Dirigée comme on sculpte ou comme on cisèle, par un Mitropoulos qui fait la différence entre fièvre et agitation, violence et désordre, et qui a l'instrument pour le faire, le Wiener Philharmoniker, cette "Elektra", toujours musicale, toujours chantée, jamais hurlée comme elle l'est si souvent, est une des plus enthousiasmantes versions qu'on puisse entendre, incarnée au sens le plus fort du mot par Inge Borkh, tour à tour froide, triste, cynique, haineuse, désespérée, attendrie. Unique !

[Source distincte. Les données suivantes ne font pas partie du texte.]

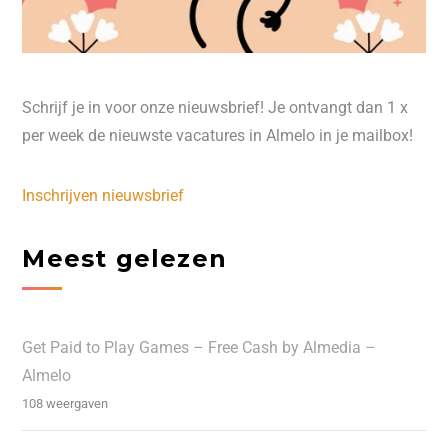
Schrijf je in voor onze nieuwsbrief! Je ontvangt dan 1 x
per week de nieuwste vacatures in Almelo in je mailbox!
Inschrijven nieuwsbrief
Meest gelezen
Get Paid to Play Games – Free Cash by Almedia –
Almelo
108 weergaven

Face à elle, une Clytemnestre qui fait froid dans le dos (Jean Madeira), et la plus féminine, la plus séduisante des Chrysothémis, Lisa della Casa, biche égarée au milieu des hyènes et des louves, moins terre à terre peut-être que le rôle ne le suppose, mais qu'importe, elle est irrésistible de lyrisme et de beauté. Quelques réserves pour l'Oreste brutal et monolithique de Kurt Böhme, mais pas pour l'Egisthe de Max Lorenz, veule, médiocre et rampant à souhait.
En résumé, et sans oublier un exceptionnel groupe de servantes parmi lesquelles se trouvent Sieglinde Wagner et Marilyn Horne, avec ce chef hors pair et ces trois cantatrices aussi différentes et aussi complémentaires que possible au service d'une oeuvre qui demande tout d'elles, et où elles donnent tout, une "Elektra" vertigineuse.